→ **TASK STATEMENT**: The output should be every line below, retyped exactly, with no images.

→ **DATASET SECTION**:
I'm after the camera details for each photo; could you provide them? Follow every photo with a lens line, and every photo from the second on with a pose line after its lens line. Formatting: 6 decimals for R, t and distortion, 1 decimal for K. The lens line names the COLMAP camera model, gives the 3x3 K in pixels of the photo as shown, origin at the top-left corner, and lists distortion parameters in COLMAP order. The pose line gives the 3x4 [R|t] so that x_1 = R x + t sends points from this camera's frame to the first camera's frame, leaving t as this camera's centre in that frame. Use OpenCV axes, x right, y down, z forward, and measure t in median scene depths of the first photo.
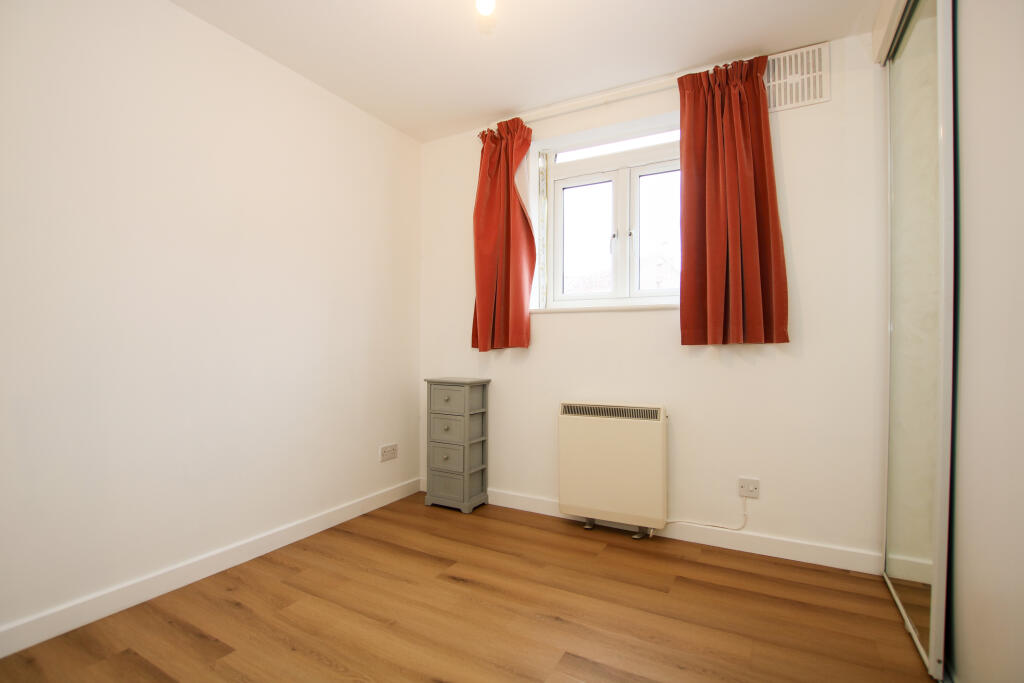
lens RADIAL K [[478.8, 0, 512.0], [0, 478.8, 341.5], [0, 0, 1]] dist [-0.026889, 0.000141]
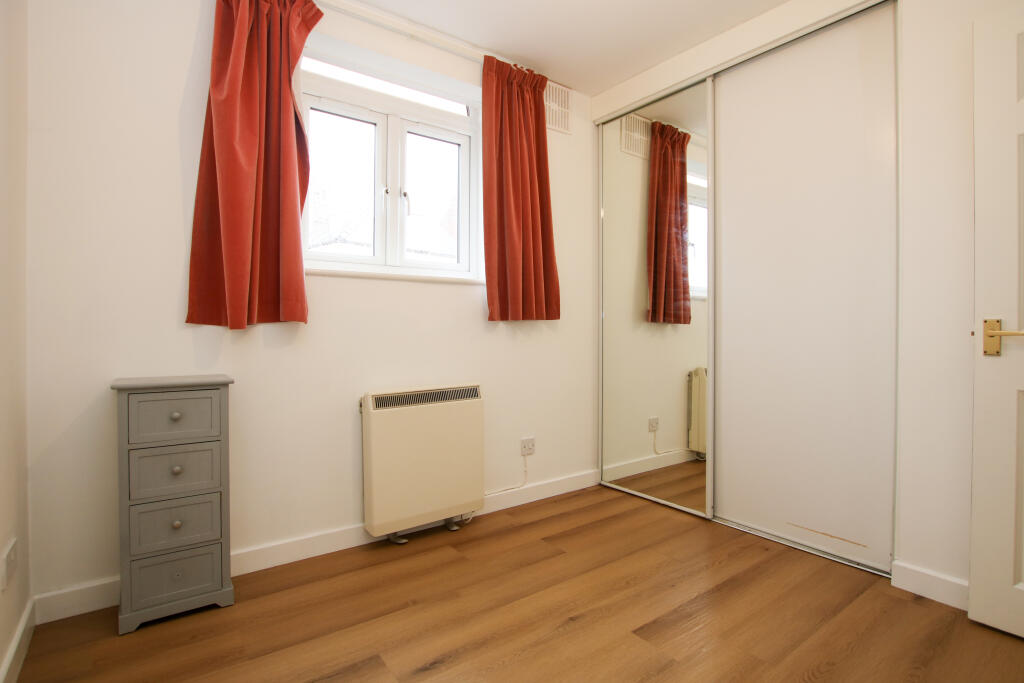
lens RADIAL K [[498.8, 0, 511.3], [0, 498.8, 324.8], [0, 0, 1]] dist [-0.027389, -0.000093]
pose [[0.422522, 0.003574, 0.906345, -0.589238], [-0.008765, 0.999962, 0.000143, 0.015092], [-0.906310, -0.008005, 0.422537, 0.514851]]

→ **ANSWER TO THE PROBLEM**:
I'm after the camera details for each photo; could you provide them? Follow every photo with a lens line, and every photo from the second on with a pose line after its lens line. Formatting: 6 decimals for R, t and distortion, 1 decimal for K. The lens line names the COLMAP camera model, gives the 3x3 K in pixels of the photo as shown, origin at the top-left corner, and lists distortion parameters in COLMAP order. The pose line gives the 3x4 [R|t] so that x_1 = R x + t sends points from this camera's frame to the first camera's frame, leaving t as this camera's centre in that frame. Use OpenCV axes, x right, y down, z forward, and measure t in median scene depths of the first photo.
lens RADIAL K [[478.8, 0, 512.0], [0, 478.8, 341.5], [0, 0, 1]] dist [-0.026889, 0.000141]
lens RADIAL K [[498.8, 0, 511.3], [0, 498.8, 324.8], [0, 0, 1]] dist [-0.027389, -0.000093]
pose [[0.422522, 0.003574, 0.906345, -0.589238], [-0.008765, 0.999962, 0.000143, 0.015092], [-0.906310, -0.008005, 0.422537, 0.514851]]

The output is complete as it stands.